- [Brief]:
Starting at the line with "left eye: (367, 497)" and going on through the line with "left hip: (404, 745)", reproduce each line in the records below exactly and nothing more.

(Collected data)

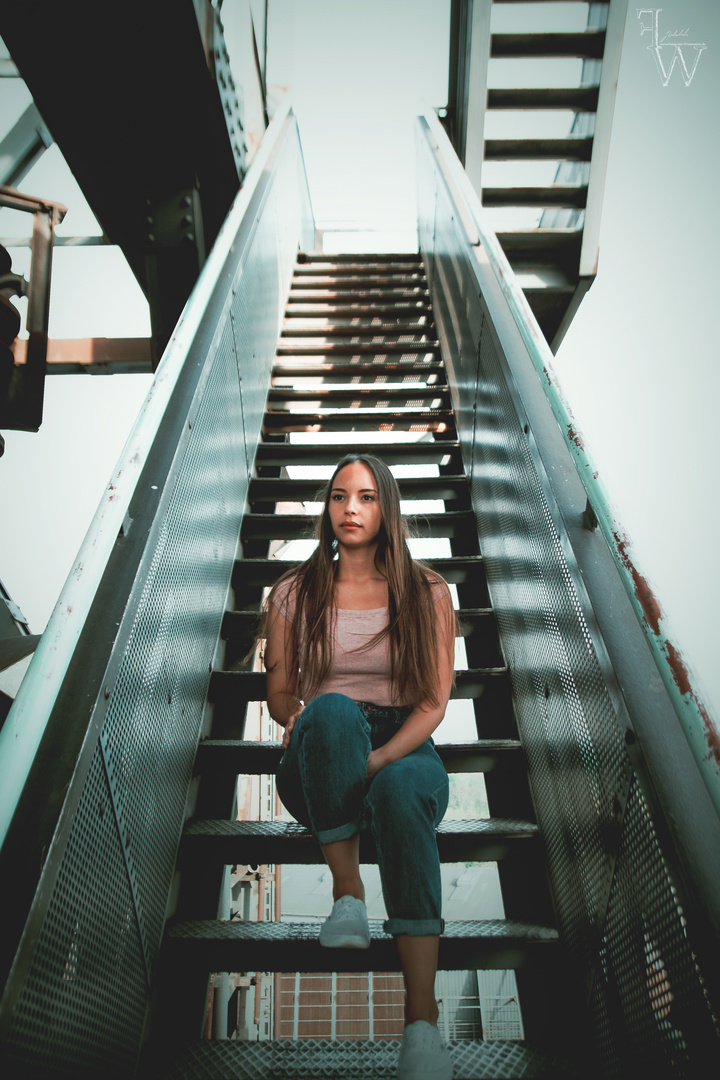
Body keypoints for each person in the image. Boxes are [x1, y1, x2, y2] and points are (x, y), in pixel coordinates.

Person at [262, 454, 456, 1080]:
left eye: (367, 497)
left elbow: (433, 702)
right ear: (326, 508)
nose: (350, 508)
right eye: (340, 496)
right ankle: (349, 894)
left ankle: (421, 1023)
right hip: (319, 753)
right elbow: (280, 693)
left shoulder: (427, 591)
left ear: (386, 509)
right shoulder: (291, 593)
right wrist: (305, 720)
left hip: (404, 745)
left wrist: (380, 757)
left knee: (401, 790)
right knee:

- [Exercise response]:
left eye: (367, 497)
left elbow: (433, 702)
right ear: (326, 508)
nose: (350, 508)
right eye: (340, 496)
right ankle: (349, 894)
left ankle: (421, 1023)
right hip: (319, 753)
right elbow: (280, 693)
left shoulder: (427, 591)
left ear: (386, 509)
right shoulder: (291, 593)
right wrist: (305, 720)
left hip: (404, 745)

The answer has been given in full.